* **WHAT TO PRODUCE**
Render the rows below as a single numbered list, skipping any blank lines. Leave the pictures out of your answer.

═══ DATA PROVIDED

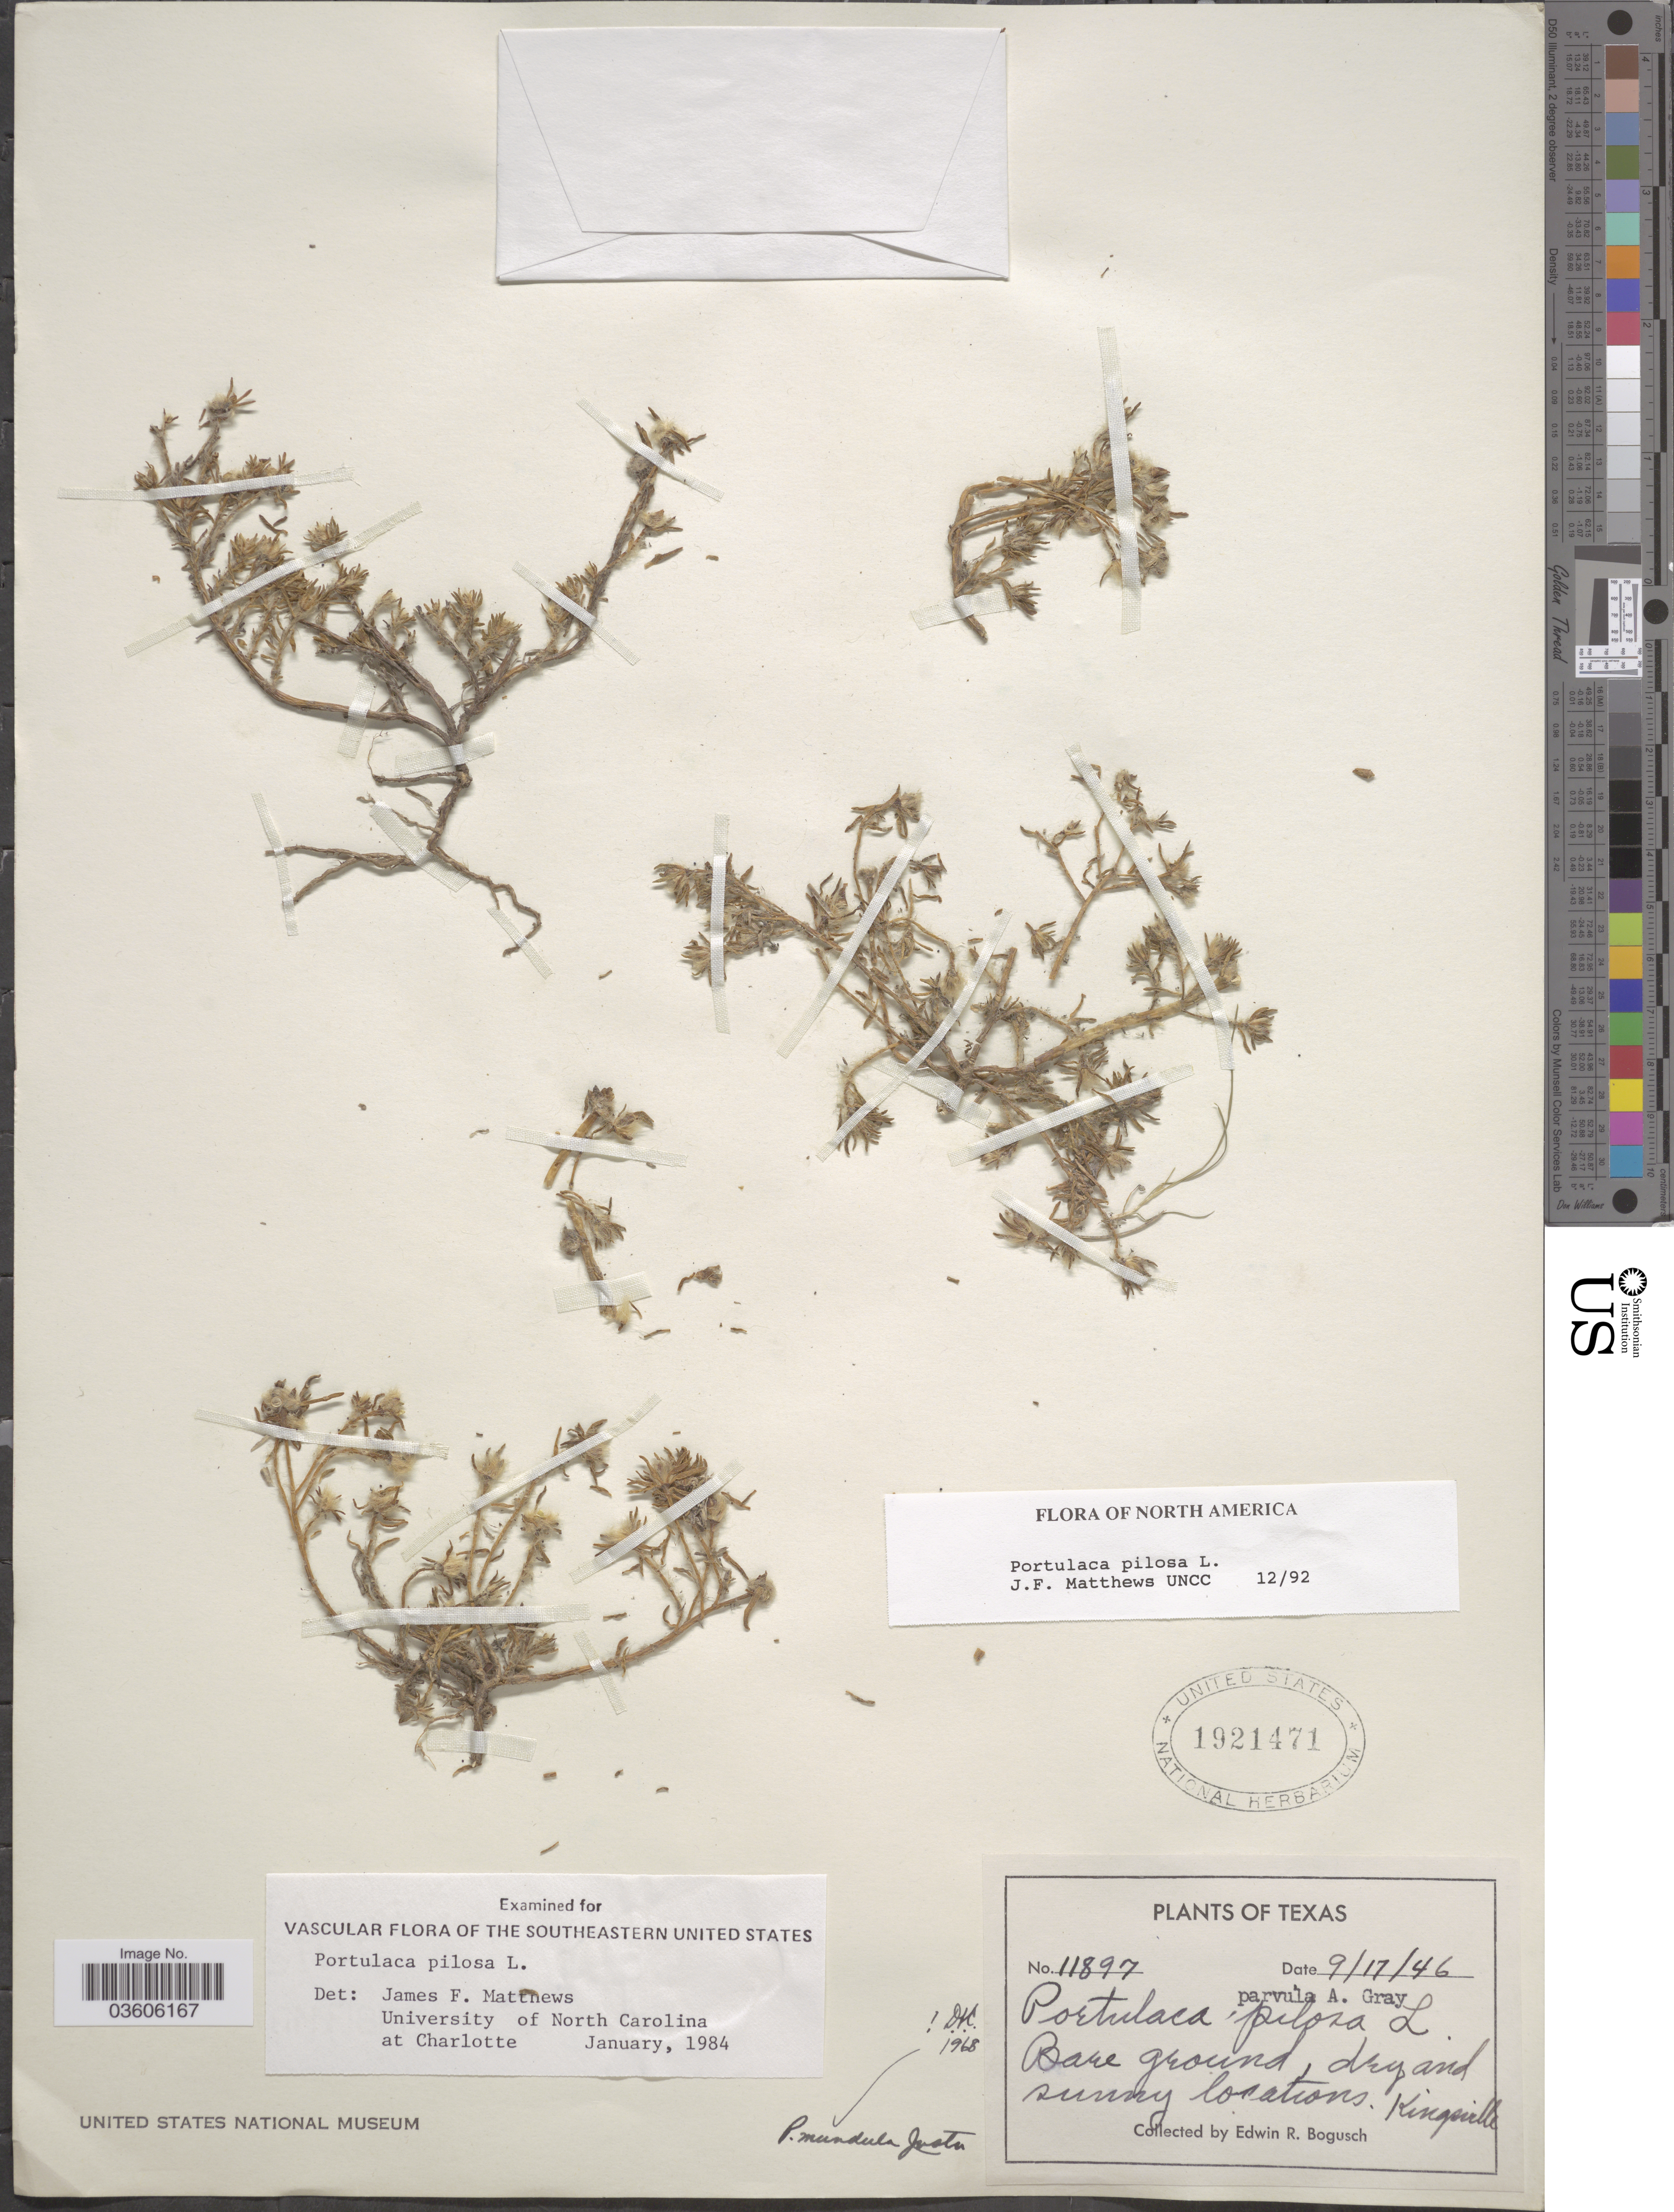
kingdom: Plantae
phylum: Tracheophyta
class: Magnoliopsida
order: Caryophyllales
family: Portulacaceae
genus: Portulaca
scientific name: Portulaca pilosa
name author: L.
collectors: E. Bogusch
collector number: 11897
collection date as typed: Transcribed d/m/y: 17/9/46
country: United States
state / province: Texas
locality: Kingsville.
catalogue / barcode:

══════

* **RESPONSE TO THE EXERCISE**
1. kingdom: Plantae
2. phylum: Tracheophyta
3. class: Magnoliopsida
4. order: Caryophyllales
5. family: Portulacaceae
6. genus: Portulaca
7. scientific name: Portulaca pilosa
8. name author: L.
9. collectors: E. Bogusch
10. collector number: 11897
11. collection date as typed: Transcribed d/m/y: 17/9/46
12. country: United States
13. state / province: Texas
14. locality: Kingsville.
15. catalogue / barcode:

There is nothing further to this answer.